══ Records for processing ══

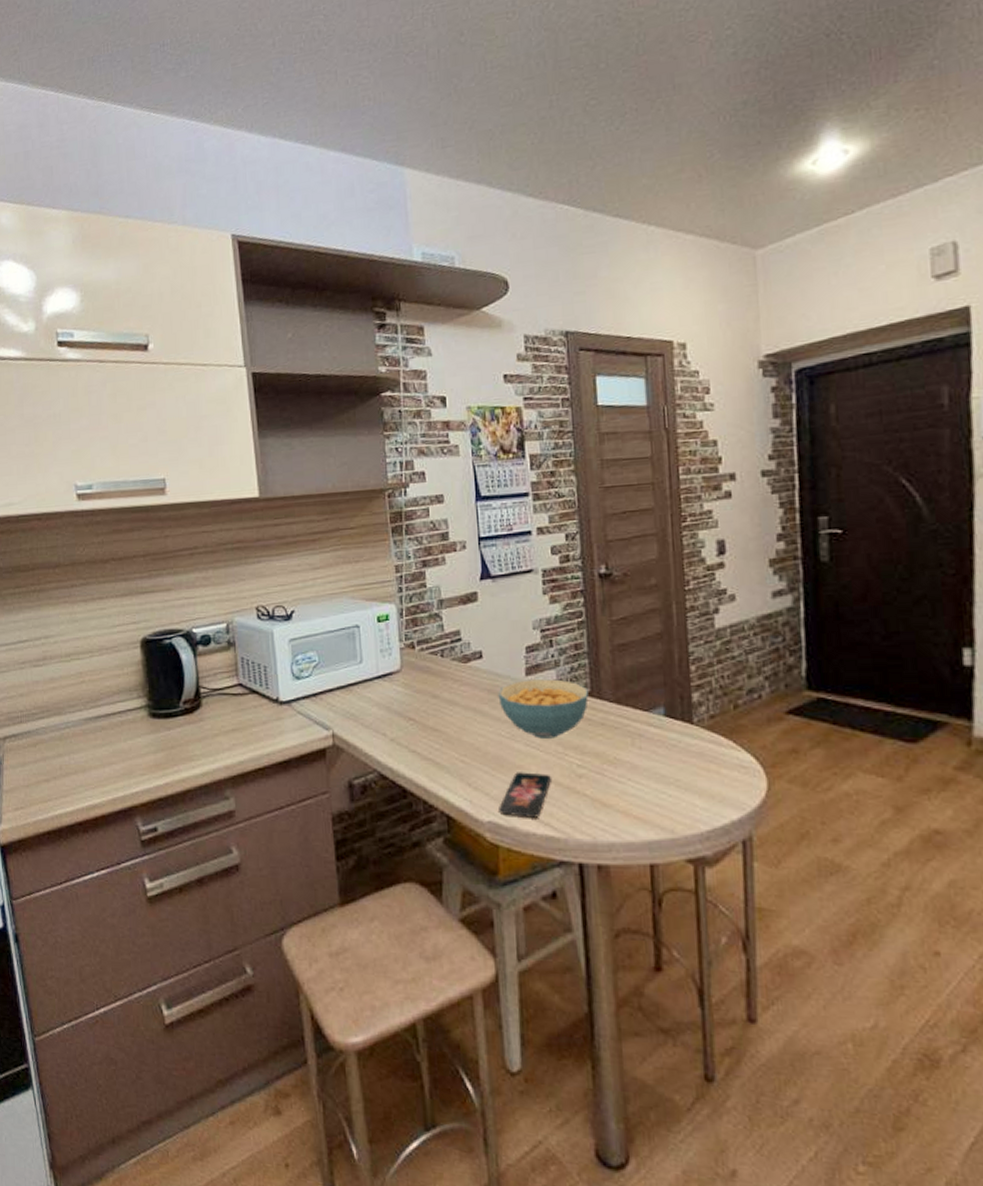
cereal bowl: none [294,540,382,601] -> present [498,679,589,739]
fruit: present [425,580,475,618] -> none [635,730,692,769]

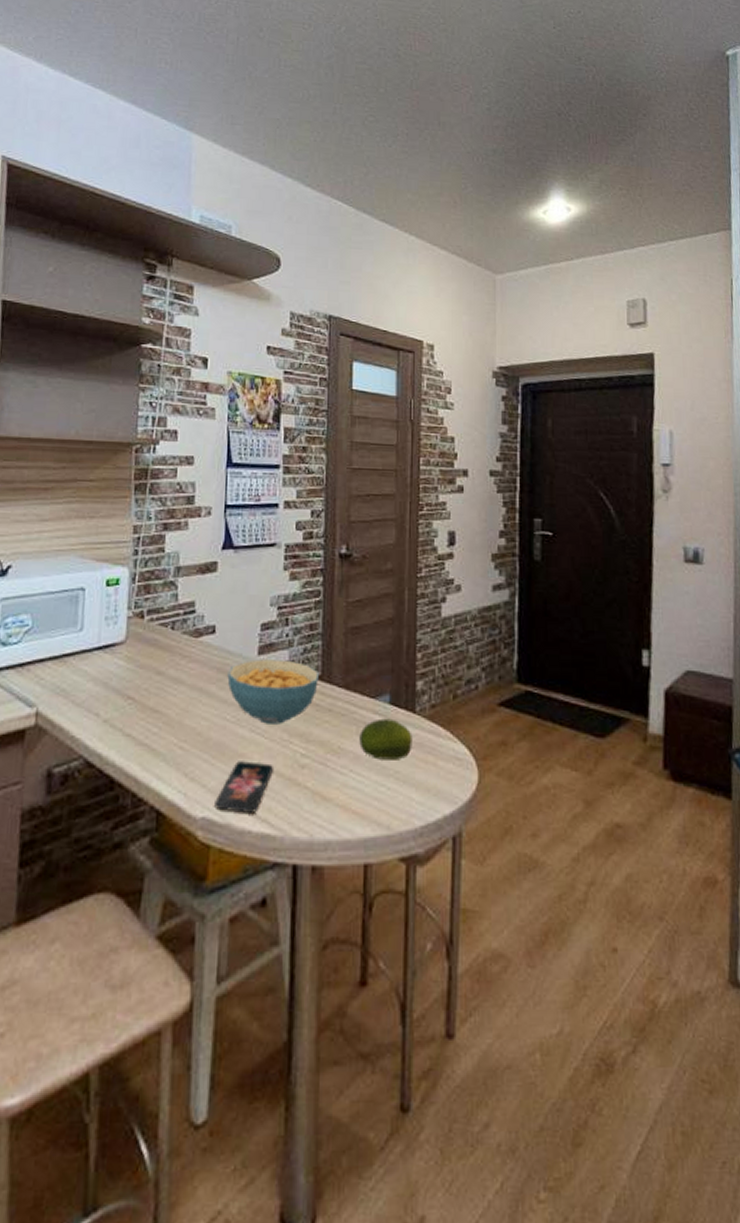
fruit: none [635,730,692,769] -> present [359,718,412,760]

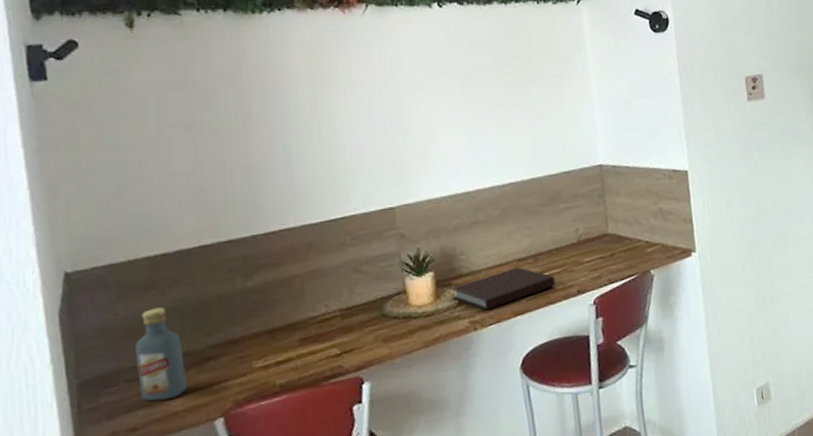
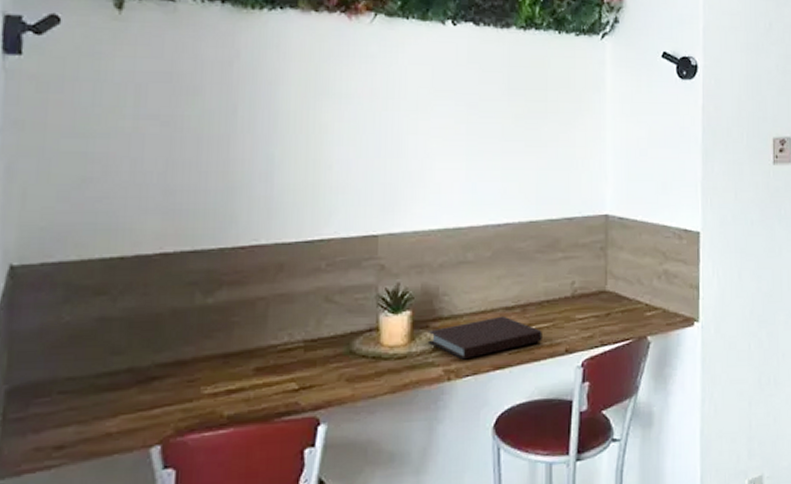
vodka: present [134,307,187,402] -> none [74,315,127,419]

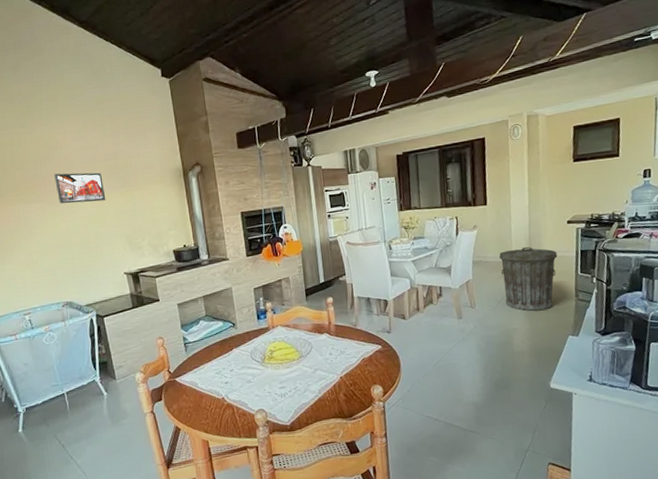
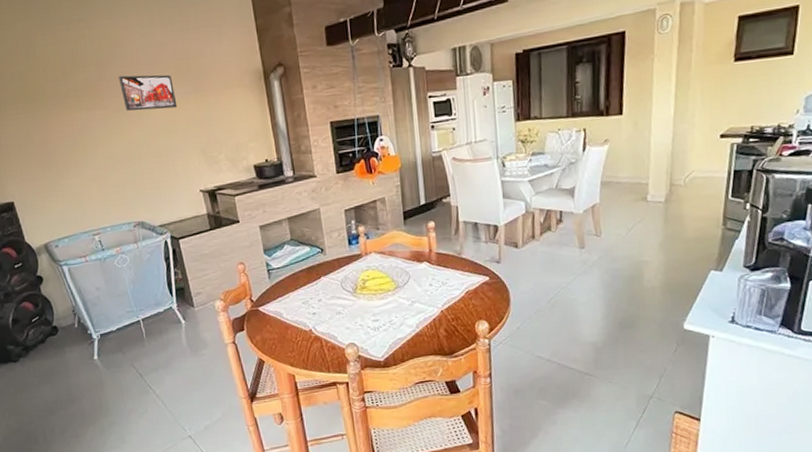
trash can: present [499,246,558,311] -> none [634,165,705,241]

═══

Work order – Up to and including the last line of the listing, starting at the line with "fruit: present [425,580,475,618]", extract every line exactly and leave out the pictures.

Output of the exercise –
fruit: present [425,580,475,618] -> none [635,730,692,769]

fruit: none [635,730,692,769] -> present [359,718,412,760]

vodka: present [134,307,187,402] -> none [74,315,127,419]

trash can: present [499,246,558,311] -> none [634,165,705,241]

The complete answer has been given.